→ **PAGE EXTRACT**:
···
Consider the following minimal C code example. When compiling and executing with export OMP_NUM_THREADS=4 && gcc -fopenmp minimal.c && ./a.out
(GCC 4.9.2 on Debian 8), this produces five lines with rho=100
(sometimes also 200 or 400) on my machine. Expected output is of course rho=400
for all five printed lines.
The program is more likely to produce the correct result if I insert more code at // MARKER
or place a barrier just there. But even with another barrier, it sometimes fails and so does my program. So the problem seems to be that a
is not properly initialized when going into the reduction loop.
The OpenMP 4.0.0 manual even states on page 55 that there is an implicit barrier at the end of a loop construct unless a nowait clause is specified. So a
should be set up at this point. What is going wrong here? Am I missing something?
#include <stdio.h>
#ifdef _OPENMP
#include <omp.h>
#define ID omp_get_thread_num()
···
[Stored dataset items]
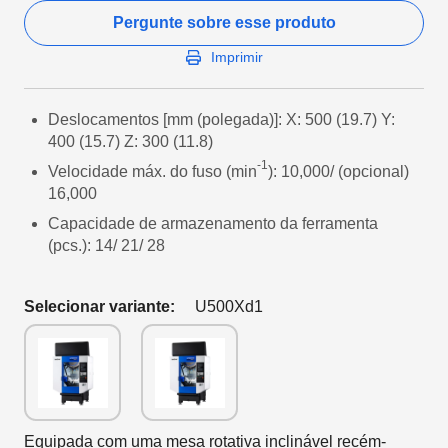
Pergunte sobre esse produto
Imprimir
Deslocamentos [mm (polegada)]: X: 500 (19.7) Y:
400 (15.7) Z: 300 (11.8)
-1
Velocidade máx. do fuso (min
): 10,000/ (opcional)
16,000
Capacidade de armazenamento da ferramenta
(pcs.): 14/ 21/ 28
Selecionar variante:
U500Xd1
Equipada com uma mesa rotativa inclinável recém-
···
→ **INSTRUCTION 1**:
Rewrite the paragraph of the OpenMP question beginning "Consider the following minimal C code example" as a short bulleted list, keeping its main facts.
→ **INSTRUCTION 2**:
List every preprocessor directive that appears in the code of the OpenMP question.

→ **TASK OUTPUT 1**:
- Build and run command: export OMP_NUM_THREADS=4 && gcc -fopenmp minimal.c && ./a.out
- Environment: GCC 4.9.2 on Debian 8
- Observed output: five lines with rho=100 (sometimes 200 or 400)
- Expected output: rho=400 on all five lines

→ **TASK OUTPUT 2**:
- #include <stdio.h>
- #ifdef _OPENMP
- #include <omp.h>
- #define ID omp_get_thread_num()